J'ai ouvert les yeux, ce matin, après une nuit sans sommeil, et rien n'a changé. Mon monde s'est écroulé et il est toujours aussi coloré qu'avant. C'est peut-être ce qui m'a fait plus mal encore. A l'intérieur de moi, il y a ce mal être qui me ronge, mais à l'extérieur, tout est identique, tout est comme avant. Le soleil brille à l'extérieur, et toutes les couleurs avec lui. Elles sont toujours là, claires et nettes.

Le monde est toujours aussi beau qu'avant mais je n'ai pas envie de le contempler.

Je regarde le plafond, une couleur fade, d'un blanc délavé. Je ne suis pas chez moi, mais c'est à peine si je me souviens comment je suis arrivé ici. Pourtant, je n'ai pas bu tant que ça. Ma perte de mémoire n'a rien à voir avec l'alcool, mais avec le chagrin qui retourne mon estomac à chaque seconde. Cette nuit sans saveur n'a rien atténué des sentiments que j'ai éprouvés hier soir, alors qu'Eden m'a fait sortir de sa vie.
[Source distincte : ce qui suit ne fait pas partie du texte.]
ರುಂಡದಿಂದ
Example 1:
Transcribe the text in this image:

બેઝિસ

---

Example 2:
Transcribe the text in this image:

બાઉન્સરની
Je ne m'y connais pas vraiment en ruptures. Avant d'être avec Shelly, j'ai eu quelques copines, relations maladroites, avec lesquelles il suffisait de couper tout contact pendant plusieurs jours pour que le message soit passé. Des relations éphémères aux ruptures tout aussi insignifiantes.

J'ai parfois imaginé rompre, comme on imagine la façon dont on pourrait réagir face une épidémie zombie ou une rencontre avec son idole. Il y avait des cris, des larmes – pour ça, de mon côté, j'ai eu ma dose –, il y avait aussi de la colère, des excuses, des supplications, des explications. Et moi, tout ce que j'ai eu, c'est de la résignation, et de l'amour. Eden n'a jamais haussé le ton, et je me suis effondré. Il n'a pas crié pour me reprocher ce que je lui avais fait, il ne m'a pas craché sa haine alors que je l'ai déçu, je ne me suis pas excusé, je n'ai pas réussi à m'expliquer – il n'y a rien à expliquer – et je n'ai même pas réussi à le supplier de me garder. Eden m'a laissé partir parce qu'il ne pouvait plus attendre.

J'ai toujours imaginé une rupture provoquée par un manque d'amour. La nôtre, c'est tout le contraire, c'est parce qu'on s'aime trop, et qu'on a pas été à la hauteur. Parce que je n'ai pas été à la hauteur.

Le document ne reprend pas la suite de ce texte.